IMS relies heavily on a thorough physical examination of the patient by a competent practitioner, trained to recognize the physical signs of neuropathic pain. This physical examination is indispensable since chronic pain is often neurological as opposed to structural, and therefore, invisible to expensive X-rays, MRI Tests, Bone and CT Scans. Failure to recognize these signs will result in an inaccurate diagnosis, and thus, a poor starting point for physical therapy.

The treatment involves dry needling of affected areas of the body without injecting any substance. The needle sites can be at the epicenter of taut, tender muscle bands, or they can be near the spine where the nerve root may have become irritated and super-sensitive. Penetration of a normal muscle is painless; however, a shortened, super-sensitive muscle will ‘grasp’ the needle in what can be described as a cramping sensation. The result is threefold. First, a stretch receptor in the muscle is stimulated, producing a reflex relaxation (lengthening).
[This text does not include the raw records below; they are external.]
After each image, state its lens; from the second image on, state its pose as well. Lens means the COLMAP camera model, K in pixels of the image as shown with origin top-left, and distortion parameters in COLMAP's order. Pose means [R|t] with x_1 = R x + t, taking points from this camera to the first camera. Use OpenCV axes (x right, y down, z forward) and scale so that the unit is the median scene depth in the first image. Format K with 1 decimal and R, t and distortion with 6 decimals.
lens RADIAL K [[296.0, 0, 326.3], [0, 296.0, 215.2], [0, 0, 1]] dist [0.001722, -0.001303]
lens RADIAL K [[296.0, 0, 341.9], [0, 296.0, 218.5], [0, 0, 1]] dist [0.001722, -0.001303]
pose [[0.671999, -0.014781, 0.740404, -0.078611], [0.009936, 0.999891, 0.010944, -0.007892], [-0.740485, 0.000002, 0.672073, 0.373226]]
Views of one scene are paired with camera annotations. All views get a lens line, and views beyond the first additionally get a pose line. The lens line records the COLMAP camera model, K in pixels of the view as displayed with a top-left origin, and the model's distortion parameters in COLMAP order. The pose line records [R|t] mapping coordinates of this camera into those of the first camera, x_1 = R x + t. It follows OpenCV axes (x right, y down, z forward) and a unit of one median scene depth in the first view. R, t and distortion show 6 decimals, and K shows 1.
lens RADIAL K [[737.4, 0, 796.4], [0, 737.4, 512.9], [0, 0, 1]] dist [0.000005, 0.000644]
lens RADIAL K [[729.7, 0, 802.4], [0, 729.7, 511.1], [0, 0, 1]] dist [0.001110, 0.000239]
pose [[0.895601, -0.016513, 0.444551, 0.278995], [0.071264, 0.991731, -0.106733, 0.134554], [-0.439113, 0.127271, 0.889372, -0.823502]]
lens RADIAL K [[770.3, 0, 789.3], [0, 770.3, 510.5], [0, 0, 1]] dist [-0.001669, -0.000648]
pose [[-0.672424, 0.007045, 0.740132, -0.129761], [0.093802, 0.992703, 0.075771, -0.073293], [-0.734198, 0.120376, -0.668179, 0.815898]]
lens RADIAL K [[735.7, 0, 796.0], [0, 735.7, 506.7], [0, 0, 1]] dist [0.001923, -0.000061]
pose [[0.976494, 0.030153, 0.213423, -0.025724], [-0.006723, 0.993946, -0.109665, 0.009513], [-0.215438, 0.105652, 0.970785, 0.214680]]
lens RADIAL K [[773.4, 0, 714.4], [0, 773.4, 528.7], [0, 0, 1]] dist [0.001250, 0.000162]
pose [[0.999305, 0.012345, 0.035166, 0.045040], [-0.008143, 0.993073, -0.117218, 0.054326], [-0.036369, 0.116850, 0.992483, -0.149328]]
Secondly the needle also causes a small injury that draws blood to the area, initiating the natural healing process. Thirdly the treatment creates an electrical potential in the muscle to make the nerve function normally again. The needle used in IMS, by stimulating muscle spindles, essentially becomes a specific and unique tool for the diagnosis of Neuropathic Muscle Pain.

The goal of treatment is to release muscle shortening, which presses on and irritates the nerve. Super-sensitive areas can be desensitized, and the persistent pull of shortened muscles can be released. IMS is very effective for releasing shortened muscles under contracture, thereby causing mechanical pain from muscle pull. IMS, in effect, treats the underlying neuropathic condition that causes the pain. When competently performed, IMS has a remarkable success rate, as proven by the amelioration of symptoms and signs, even for chronic back pain with root signs.